*ACTION ITEM*
Restate each line below word for word, skipping every picture.

*INPUT DATA*
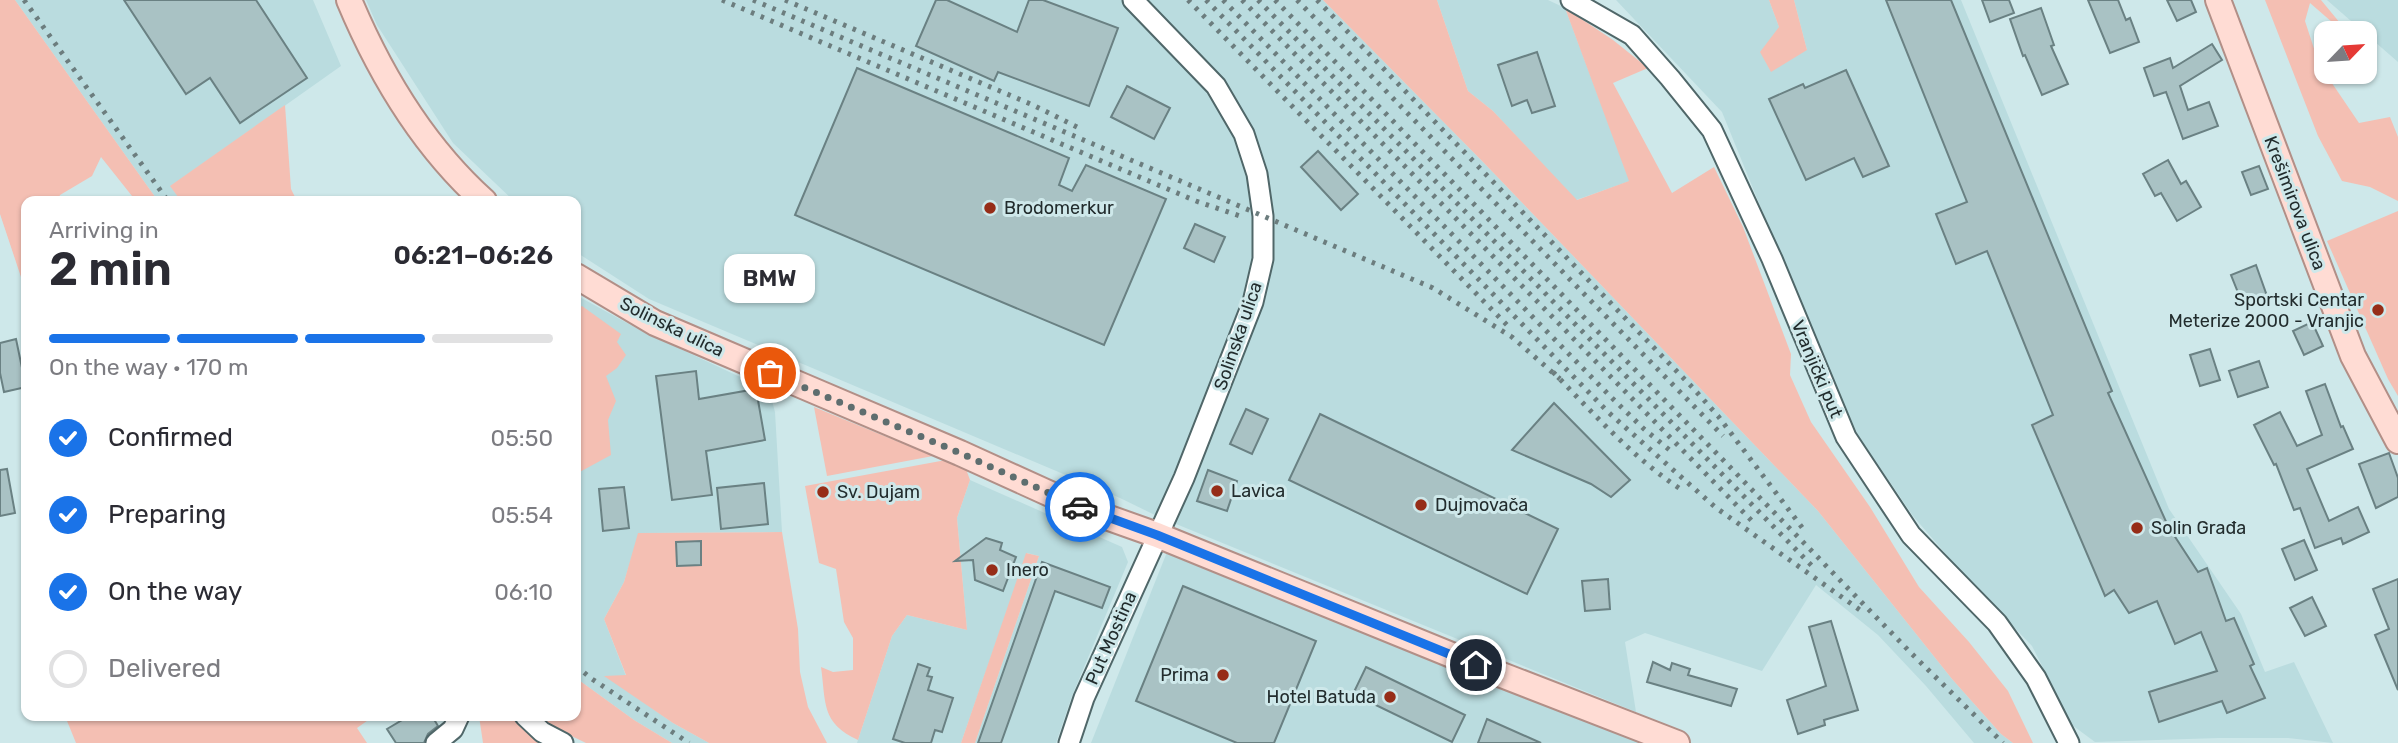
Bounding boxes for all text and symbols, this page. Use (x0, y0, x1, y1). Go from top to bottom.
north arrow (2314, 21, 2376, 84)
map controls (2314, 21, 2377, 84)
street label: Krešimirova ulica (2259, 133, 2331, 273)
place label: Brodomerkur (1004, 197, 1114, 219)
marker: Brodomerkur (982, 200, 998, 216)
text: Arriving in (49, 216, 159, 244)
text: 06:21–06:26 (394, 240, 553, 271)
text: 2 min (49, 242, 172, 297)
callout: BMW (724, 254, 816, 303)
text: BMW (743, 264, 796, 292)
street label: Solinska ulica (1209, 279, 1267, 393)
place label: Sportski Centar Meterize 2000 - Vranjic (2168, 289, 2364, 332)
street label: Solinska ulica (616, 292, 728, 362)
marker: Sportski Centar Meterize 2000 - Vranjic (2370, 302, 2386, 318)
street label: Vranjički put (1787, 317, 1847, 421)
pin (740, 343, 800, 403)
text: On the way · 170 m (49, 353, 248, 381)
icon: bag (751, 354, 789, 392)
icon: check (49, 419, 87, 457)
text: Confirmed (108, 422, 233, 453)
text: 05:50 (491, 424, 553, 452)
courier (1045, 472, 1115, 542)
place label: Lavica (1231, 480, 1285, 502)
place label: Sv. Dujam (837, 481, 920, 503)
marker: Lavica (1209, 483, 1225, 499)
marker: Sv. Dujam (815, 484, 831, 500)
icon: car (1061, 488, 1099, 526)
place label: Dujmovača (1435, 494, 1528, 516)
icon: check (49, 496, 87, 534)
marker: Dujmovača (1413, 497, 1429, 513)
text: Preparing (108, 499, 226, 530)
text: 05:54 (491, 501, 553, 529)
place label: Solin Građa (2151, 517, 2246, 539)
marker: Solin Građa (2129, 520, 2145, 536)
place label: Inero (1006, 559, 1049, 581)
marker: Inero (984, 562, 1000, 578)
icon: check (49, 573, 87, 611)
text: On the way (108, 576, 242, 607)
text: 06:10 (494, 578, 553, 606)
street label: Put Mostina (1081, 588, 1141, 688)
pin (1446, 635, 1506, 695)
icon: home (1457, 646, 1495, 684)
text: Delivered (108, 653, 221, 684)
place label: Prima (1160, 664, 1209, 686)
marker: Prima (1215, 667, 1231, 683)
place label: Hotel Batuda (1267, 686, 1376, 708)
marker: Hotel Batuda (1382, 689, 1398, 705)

*EXPECTED OUTPUT*
Bounding boxes for all text and symbols, this page. Use (x0, y0, x1, y1). Go from top to bottom.
north arrow (2314, 21, 2376, 84)
map controls (2314, 21, 2377, 84)
street label: Krešimirova ulica (2259, 133, 2331, 273)
place label: Brodomerkur (1004, 197, 1114, 219)
marker: Brodomerkur (982, 200, 998, 216)
text: Arriving in (49, 216, 159, 244)
text: 06:21–06:26 (394, 240, 553, 271)
text: 2 min (49, 242, 172, 297)
callout: BMW (724, 254, 816, 303)
text: BMW (743, 264, 796, 292)
street label: Solinska ulica (1209, 279, 1267, 393)
place label: Sportski Centar Meterize 2000 - Vranjic (2168, 289, 2364, 332)
street label: Solinska ulica (616, 292, 728, 362)
marker: Sportski Centar Meterize 2000 - Vranjic (2370, 302, 2386, 318)
street label: Vranjički put (1787, 317, 1847, 421)
pin (740, 343, 800, 403)
text: On the way · 170 m (49, 353, 248, 381)
icon: bag (751, 354, 789, 392)
icon: check (49, 419, 87, 457)
text: Confirmed (108, 422, 233, 453)
text: 05:50 (491, 424, 553, 452)
courier (1045, 472, 1115, 542)
place label: Lavica (1231, 480, 1285, 502)
place label: Sv. Dujam (837, 481, 920, 503)
marker: Lavica (1209, 483, 1225, 499)
marker: Sv. Dujam (815, 484, 831, 500)
icon: car (1061, 488, 1099, 526)
place label: Dujmovača (1435, 494, 1528, 516)
icon: check (49, 496, 87, 534)
marker: Dujmovača (1413, 497, 1429, 513)
text: Preparing (108, 499, 226, 530)
text: 05:54 (491, 501, 553, 529)
place label: Solin Građa (2151, 517, 2246, 539)
marker: Solin Građa (2129, 520, 2145, 536)
place label: Inero (1006, 559, 1049, 581)
marker: Inero (984, 562, 1000, 578)
icon: check (49, 573, 87, 611)
text: On the way (108, 576, 242, 607)
text: 06:10 (494, 578, 553, 606)
street label: Put Mostina (1081, 588, 1141, 688)
pin (1446, 635, 1506, 695)
icon: home (1457, 646, 1495, 684)
text: Delivered (108, 653, 221, 684)
place label: Prima (1160, 664, 1209, 686)
marker: Prima (1215, 667, 1231, 683)
place label: Hotel Batuda (1267, 686, 1376, 708)
marker: Hotel Batuda (1382, 689, 1398, 705)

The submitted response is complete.